[PATCH] [analyzer] Refactor conditional expression evaluating code

Pavel Labath labath at google.com
Mon Aug 19 09:50:04 PDT 2013

Btw, you may not want to review this yet, I found out that I am getting
some crashes when I try to run this large-scale... I'll debug it tomorrow.

On 19 August 2013 15:24, Pavel Labath <labath at google.com> wrote:

> Hi Ted,
> thanks for the comments. I have made a new version of the patch here <
> http://llvm-reviews.chandlerc.com/D1340>. I do have one question below.
> On 18 August 2013 07:39, Ted Kremenek <kremenek at apple.com> wrote:
>> On Aug 16, 2013, at 1:19 AM, Pavel Labath <labath at google.com> wrote:
>> Although it may be debatable, I actually find this implementation of
>> EvaluateLogicalExpressions more sensible. My impression of the ProgramState
>> structure is that it is supposed to contain everything needed for further
>> program evaluation. The current implementation seems to bypass that,
>> because it is looking at the exploded graph history. I agree that it is a
>> sensitive part and understand your caution. If you have any further
>> questions, I would be happy to answer them.

Items from a data source:
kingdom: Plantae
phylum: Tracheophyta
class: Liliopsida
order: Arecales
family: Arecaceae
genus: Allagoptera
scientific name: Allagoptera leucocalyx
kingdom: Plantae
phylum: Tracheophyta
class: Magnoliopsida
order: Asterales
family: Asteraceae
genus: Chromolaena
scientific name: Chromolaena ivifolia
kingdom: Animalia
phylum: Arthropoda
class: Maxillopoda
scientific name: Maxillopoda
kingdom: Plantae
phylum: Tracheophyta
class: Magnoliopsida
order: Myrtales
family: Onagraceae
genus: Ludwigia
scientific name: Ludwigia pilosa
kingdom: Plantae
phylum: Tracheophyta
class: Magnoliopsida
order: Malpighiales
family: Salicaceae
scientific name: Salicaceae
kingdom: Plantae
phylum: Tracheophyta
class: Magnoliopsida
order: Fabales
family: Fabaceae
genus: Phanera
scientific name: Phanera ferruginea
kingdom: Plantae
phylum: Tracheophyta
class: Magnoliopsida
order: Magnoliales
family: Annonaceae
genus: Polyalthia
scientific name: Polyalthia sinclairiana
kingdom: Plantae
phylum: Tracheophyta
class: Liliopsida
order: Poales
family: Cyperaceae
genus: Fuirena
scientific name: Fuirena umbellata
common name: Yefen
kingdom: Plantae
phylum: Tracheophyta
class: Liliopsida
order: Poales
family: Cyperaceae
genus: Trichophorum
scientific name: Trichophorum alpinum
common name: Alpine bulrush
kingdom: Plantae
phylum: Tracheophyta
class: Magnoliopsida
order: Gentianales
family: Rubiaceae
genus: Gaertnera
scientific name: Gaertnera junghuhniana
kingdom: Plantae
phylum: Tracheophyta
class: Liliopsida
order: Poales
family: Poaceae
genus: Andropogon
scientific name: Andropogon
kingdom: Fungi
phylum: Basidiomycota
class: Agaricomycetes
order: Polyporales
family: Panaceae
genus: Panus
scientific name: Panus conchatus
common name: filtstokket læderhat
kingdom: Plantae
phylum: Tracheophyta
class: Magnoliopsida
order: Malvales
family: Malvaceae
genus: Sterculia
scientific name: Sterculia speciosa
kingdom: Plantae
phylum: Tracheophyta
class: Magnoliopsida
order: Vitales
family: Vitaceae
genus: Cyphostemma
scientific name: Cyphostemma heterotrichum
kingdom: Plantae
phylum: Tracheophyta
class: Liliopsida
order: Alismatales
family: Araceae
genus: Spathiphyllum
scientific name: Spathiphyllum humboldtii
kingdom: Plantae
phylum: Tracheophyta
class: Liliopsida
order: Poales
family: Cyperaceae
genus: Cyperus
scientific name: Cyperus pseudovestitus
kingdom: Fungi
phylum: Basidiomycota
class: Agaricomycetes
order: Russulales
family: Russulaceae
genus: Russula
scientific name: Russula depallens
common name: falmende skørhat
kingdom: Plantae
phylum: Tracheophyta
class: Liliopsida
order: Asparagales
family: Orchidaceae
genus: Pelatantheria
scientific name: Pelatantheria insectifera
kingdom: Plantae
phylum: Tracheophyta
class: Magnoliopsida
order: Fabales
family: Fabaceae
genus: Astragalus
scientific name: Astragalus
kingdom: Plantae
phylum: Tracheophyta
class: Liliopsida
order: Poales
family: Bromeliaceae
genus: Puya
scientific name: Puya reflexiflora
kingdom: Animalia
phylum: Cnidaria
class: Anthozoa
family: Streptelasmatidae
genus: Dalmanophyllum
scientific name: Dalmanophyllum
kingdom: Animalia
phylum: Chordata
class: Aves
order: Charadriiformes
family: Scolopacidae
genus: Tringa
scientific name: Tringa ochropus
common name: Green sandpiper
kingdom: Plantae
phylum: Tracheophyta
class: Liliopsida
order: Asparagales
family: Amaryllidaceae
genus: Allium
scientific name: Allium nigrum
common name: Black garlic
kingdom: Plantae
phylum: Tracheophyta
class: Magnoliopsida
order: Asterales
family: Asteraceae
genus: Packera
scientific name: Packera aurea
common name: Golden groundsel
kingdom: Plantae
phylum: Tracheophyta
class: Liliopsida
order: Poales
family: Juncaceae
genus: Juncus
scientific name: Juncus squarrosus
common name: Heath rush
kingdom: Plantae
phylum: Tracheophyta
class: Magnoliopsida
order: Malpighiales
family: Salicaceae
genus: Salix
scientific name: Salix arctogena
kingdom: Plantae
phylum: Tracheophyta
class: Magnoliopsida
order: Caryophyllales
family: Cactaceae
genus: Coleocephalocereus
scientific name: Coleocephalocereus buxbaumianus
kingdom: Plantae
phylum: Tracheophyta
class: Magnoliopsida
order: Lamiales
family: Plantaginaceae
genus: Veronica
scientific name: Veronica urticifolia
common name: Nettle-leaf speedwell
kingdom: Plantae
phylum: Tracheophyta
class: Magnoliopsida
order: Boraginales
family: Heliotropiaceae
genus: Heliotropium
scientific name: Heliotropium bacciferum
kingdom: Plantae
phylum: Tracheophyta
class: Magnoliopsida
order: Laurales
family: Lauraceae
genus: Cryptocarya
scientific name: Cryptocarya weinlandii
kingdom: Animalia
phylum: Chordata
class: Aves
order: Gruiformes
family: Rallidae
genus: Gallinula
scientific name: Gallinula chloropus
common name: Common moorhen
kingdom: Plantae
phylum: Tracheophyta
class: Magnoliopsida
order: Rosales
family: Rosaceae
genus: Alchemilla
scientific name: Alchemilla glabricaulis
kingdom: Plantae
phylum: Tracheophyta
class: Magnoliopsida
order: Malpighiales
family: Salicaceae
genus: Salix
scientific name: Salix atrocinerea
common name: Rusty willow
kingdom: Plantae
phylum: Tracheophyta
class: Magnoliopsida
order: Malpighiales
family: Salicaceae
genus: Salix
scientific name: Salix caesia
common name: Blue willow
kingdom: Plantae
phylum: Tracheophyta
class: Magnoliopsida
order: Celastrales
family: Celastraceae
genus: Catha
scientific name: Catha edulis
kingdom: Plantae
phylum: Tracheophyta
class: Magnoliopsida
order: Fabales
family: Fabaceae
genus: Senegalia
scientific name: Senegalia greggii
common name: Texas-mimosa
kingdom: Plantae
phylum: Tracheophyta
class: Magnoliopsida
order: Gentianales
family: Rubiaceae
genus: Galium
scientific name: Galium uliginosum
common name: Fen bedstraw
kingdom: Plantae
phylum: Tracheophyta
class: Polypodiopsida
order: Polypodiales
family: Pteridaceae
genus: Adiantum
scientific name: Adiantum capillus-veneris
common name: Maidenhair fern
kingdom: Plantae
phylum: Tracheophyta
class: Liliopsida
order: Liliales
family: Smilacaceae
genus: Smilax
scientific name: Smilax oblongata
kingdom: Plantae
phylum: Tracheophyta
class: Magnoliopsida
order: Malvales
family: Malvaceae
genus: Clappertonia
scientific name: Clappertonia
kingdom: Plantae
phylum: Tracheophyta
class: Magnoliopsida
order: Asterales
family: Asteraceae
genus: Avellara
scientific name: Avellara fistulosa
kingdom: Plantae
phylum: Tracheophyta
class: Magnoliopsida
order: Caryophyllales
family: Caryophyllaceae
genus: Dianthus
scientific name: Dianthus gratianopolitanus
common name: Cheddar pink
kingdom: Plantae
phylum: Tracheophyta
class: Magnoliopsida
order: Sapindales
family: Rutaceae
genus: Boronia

> **Work request 1**:
Translate the sentence "I agree that it is a sensitive part and understand your caution." from the patch message into French.
> **Work request 2**:
List every distinct calendar date that appears in the patch message.
> **Work request 3**:
At what URL does the patch message say the new version of the patch was posted?

> **Answer area 1**:
Je conviens qu'il s'agit d'une partie délicate et je comprends votre prudence.

> **Answer area 2**:
- August 19, 2013
- August 18, 2013
- August 16, 2013

> **Answer area 3**:
http://llvm-reviews.chandlerc.com/D1340